Eliminé récemment de la Ligue des champions de l'UEFA dès la phase de groupes, Chelsea entamait à Yokohama son opération rachat en demi-finale de la Coupe du Monde des Clubs de la FIFA, Japon 2012 face au Club de Futbol Monterrey. En battant les Rayados 1:3, l’équipe anglaise s’est mise dans les conditions idéales pour conquérir un titre inédit et effacer pour de bon la désillusion européenne.

Au vu des premières minutes, l’équipe anglaise ne faisait pas de mystère autour de ses bonnes intentions. Elle surclassait Monterrey dans la possession de balle et se créait logiquement les premières occasions. Repositionné en 6, David Luiz jouait d’abord les 10 en distillant un ballon parfait dans la course d’Eden Hazard. Seul face à Jonathan Orozco, le Belge ouvrait toutefois trop son pied (6’). Isolé aux six mètres, Branislav Ivanovic l’imitait peu à près sur corner (10’).

Chelsea concrétisait finalement sa domination sur une combinaison entre Oscar et Ashley Cole côté gauche. Le centre impeccable de l’arrière gauche anglais trouvait Juan Mata démarqué. L'Espagnol ouvrait son pied gauche pour déflorer le panneau d’affichage (0:1, 17’). Au lieu de libérer les Anglais, ce but calmait bizarrement leurs ardeurs offensives, et réveillait les Rayados. Les Mexicains s’offraient deux opportunités d’égaliser, mais les têtes de l’immense Aldo De Nigris étaient hors cadre (27’ et 40’).

Du flair dans les vestiaires
Les Blues trouvaient aux vestiaires la recette pour étouffer définitivement la révolte mexicaine. A peine le coup d'envoi de la seconde période était-il sifflé qu’Eden Hazard centrait parfaitement en retrait pour Fernando Torres. El Niño enchaînait contrôle-frappe. Le tir était contré, le ballon terminait pleine lucarne (0:2, 46’). Deux minutes plus tard, le malheureux défenseur des Rayados Darvin Chavez mettait fin aux derniers espoirs des siens en poussant dans son propre but une passe latérale de Mata (0:3, 48’).

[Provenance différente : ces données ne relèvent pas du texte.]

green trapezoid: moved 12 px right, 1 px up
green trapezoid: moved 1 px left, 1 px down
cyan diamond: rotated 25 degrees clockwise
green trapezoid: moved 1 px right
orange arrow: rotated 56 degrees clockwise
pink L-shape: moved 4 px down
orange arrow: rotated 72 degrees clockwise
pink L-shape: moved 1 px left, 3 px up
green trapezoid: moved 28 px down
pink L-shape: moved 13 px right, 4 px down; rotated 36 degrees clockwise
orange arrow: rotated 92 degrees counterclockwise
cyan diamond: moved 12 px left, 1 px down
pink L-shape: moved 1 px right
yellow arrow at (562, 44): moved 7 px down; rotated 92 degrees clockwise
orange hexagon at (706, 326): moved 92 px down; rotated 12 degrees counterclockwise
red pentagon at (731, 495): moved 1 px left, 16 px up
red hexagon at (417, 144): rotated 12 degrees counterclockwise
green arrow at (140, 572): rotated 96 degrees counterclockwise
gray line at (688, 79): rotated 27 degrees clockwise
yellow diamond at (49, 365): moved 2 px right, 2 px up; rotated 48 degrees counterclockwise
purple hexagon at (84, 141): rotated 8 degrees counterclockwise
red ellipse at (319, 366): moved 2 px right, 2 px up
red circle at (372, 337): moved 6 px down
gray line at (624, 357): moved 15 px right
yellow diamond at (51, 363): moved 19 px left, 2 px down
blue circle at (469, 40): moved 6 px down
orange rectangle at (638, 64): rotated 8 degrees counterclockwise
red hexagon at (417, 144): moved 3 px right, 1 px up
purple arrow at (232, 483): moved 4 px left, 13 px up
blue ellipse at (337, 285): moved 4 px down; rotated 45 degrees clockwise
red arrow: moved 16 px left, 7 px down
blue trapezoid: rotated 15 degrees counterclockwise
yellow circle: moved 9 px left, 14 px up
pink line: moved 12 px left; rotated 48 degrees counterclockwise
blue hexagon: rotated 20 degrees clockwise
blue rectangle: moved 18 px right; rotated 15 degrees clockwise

L’affaire était pliée. Chelsea se contentait dès lors de multiplier les passes dans l’entrejeu. Monterrey s’évertuait, lui, à sauver l’honneur. Il y parvenait en fin de match grâce à De Nigris d’une frappe du gauche, sur le côté droit de la surface (1:3, 90+1). Trop tard pour inquiéter Chelsea qui s'offrira, le 16 décembre face à Corinthians, en finale, la possibilité de définitivement chasser son blues.